When you embark upon a project about the presidents, there are certain presidents that people ask you about. No one is as interested in how you’re going to interpret, say, Millard Fillmore as they are in how you’re going to interpret someone like Tricky Dick.
Nixon even inspired suggestions. Someone wanted to know if I was going to do something with the 18 minutes of missing tape of Watergate infamy. More often, though, of Nixon people just say, “You could take that in so many directions.”
That was the challenge.
I decided to go back to Nixon’s roots. Richard Nixon was born in Yorba Linda, California. In fact, he is the last famous person to hail from the small California city. He was raised in Whittier, California, the son of a grocer/gas station owner. Though he was admitted to Harvard University with a full tuition grant, Nixon remained at home in Whittier because of family demands, and attended Whittier College.

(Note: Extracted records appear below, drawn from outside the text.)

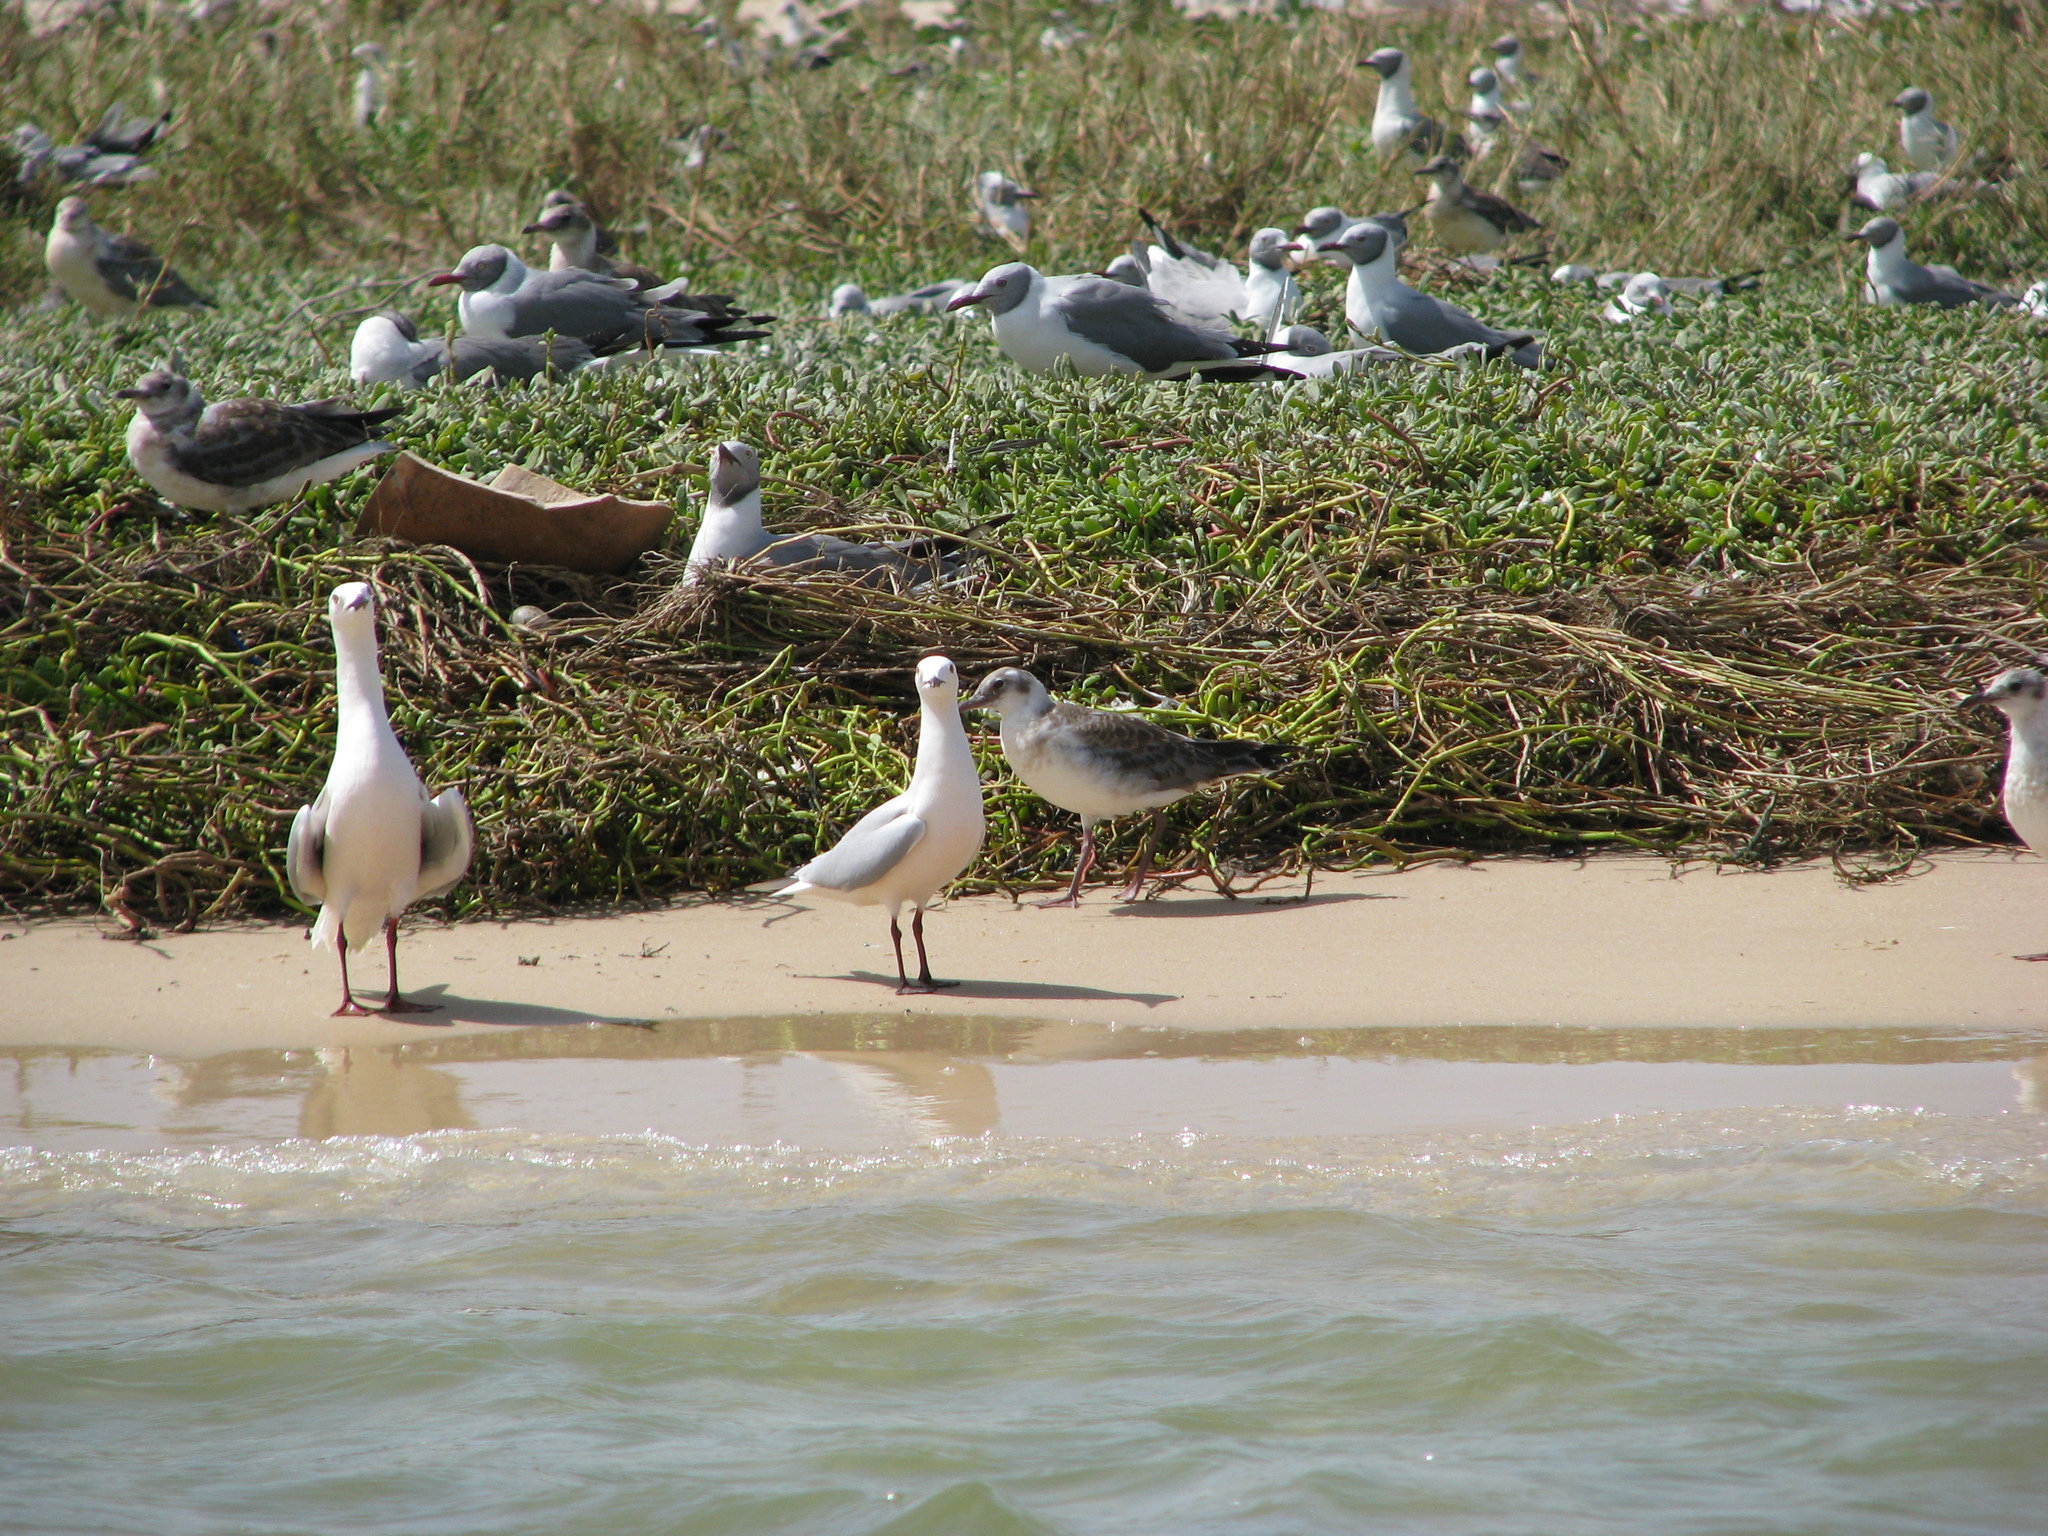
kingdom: Animalia
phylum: Chordata
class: Aves
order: Charadriiformes
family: Laridae
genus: Chroicocephalus
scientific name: Chroicocephalus genei
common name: Slender-billed gull
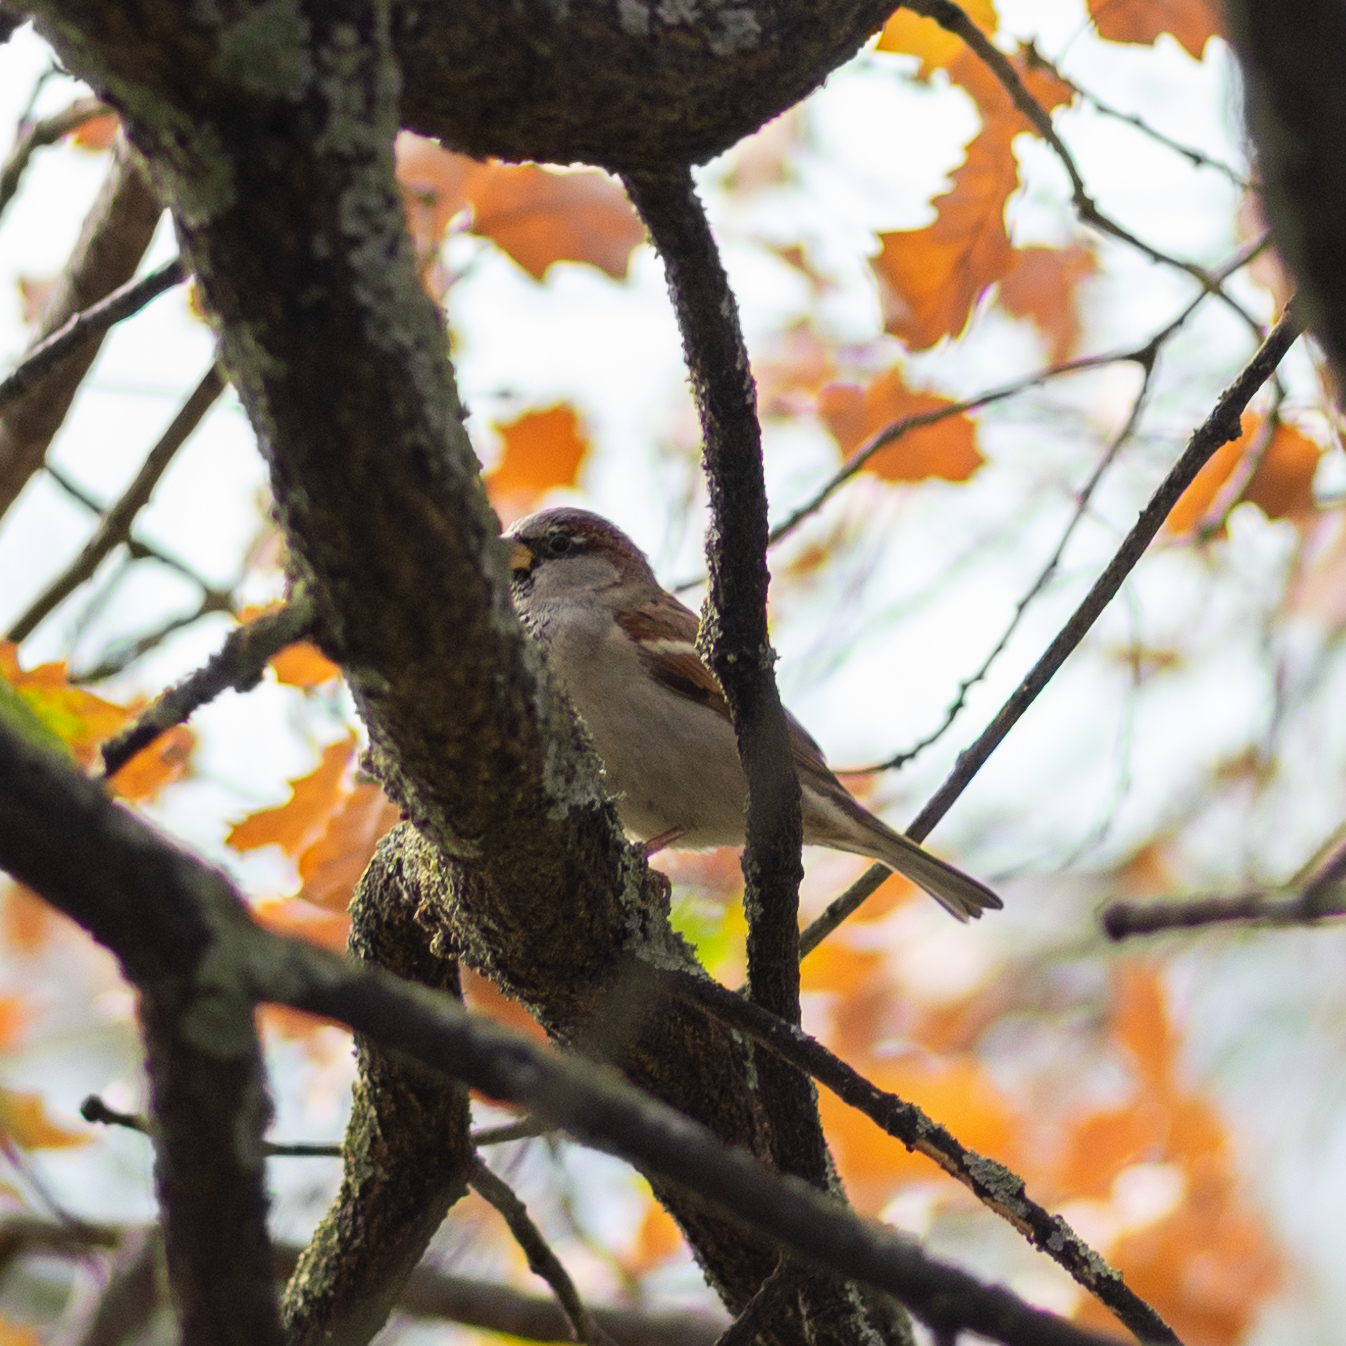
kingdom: Animalia
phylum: Chordata
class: Aves
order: Passeriformes
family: Passeridae
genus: Passer
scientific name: Passer domesticus
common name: House sparrow
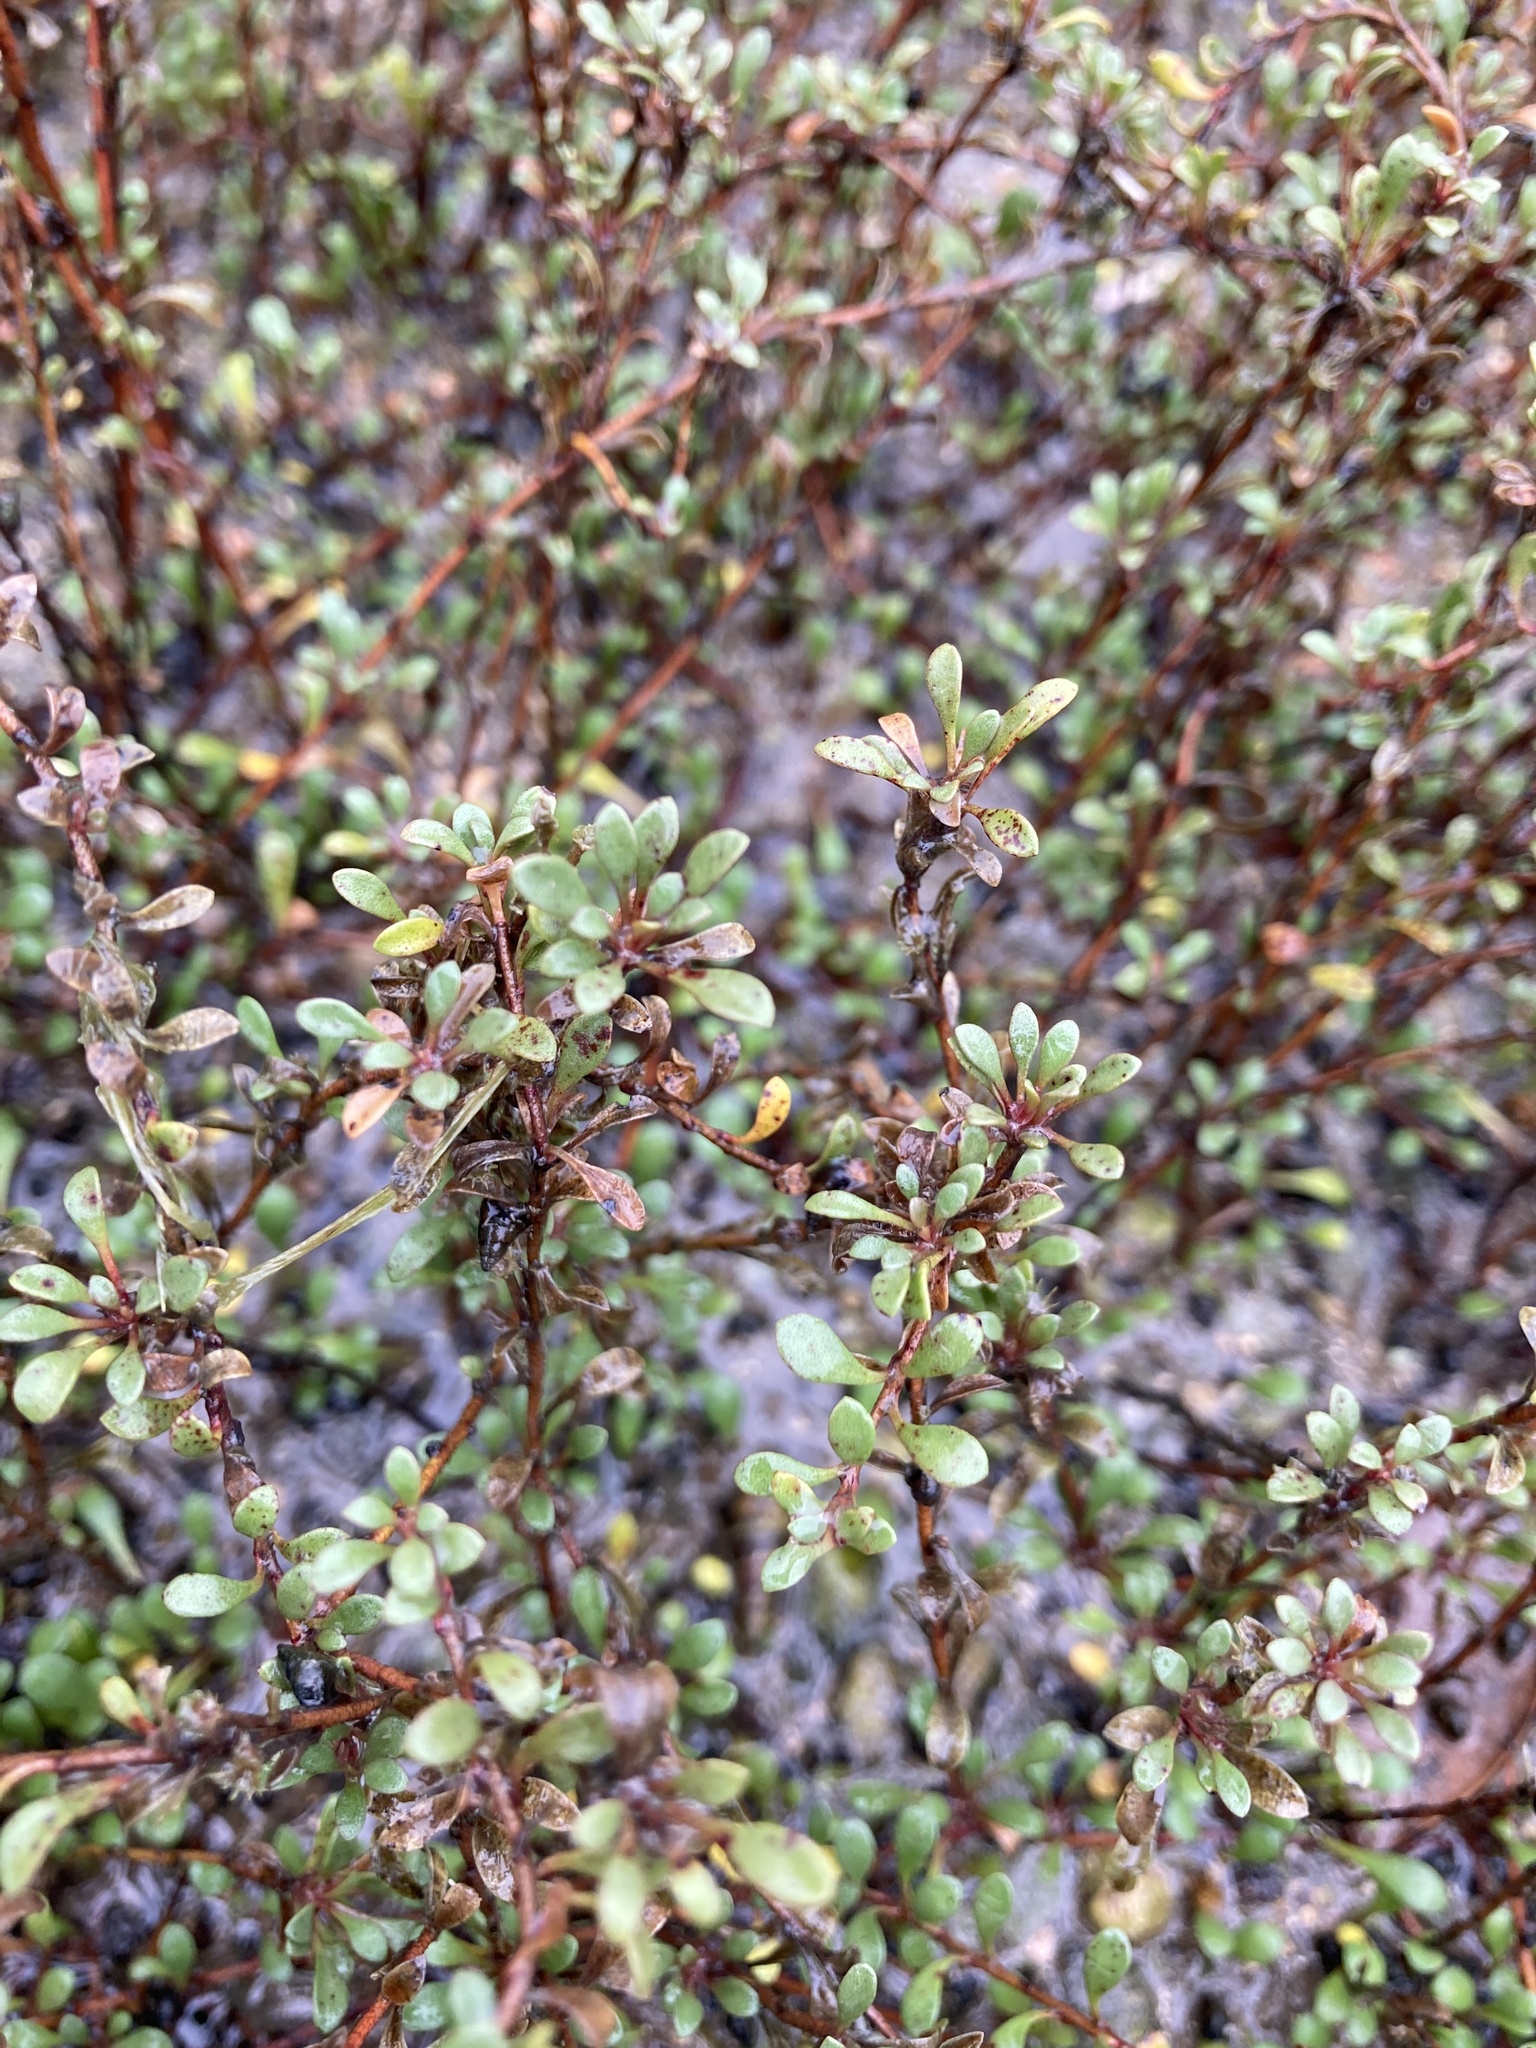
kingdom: Plantae
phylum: Tracheophyta
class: Magnoliopsida
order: Ericales
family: Primulaceae
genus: Samolus
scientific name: Samolus repens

As we know, life and opportunity pulled him away from California, but after his resignation from the office of the presidency, he returned home. This time, home was San Clemente, California. Here, essentially Nixon was in exile. Here, however, Nixon mounted a recovery of sorts. With time he was able to position himself as an elder statesman.
The cake:
This cupcake pays homage to Nixon’s California beginnings and endings by making generous use of citrus. The cupcake itself is lemon-lime flavored. It contains lime juice and lemon zest. The cupcake is filled by a homemade clementine marmalade. That marmalade, provides a punch of citrus flavor in the buttercream frosting that tops the cupcake.
I took this cupcake to a potluck and those who tasted it enjoyed it.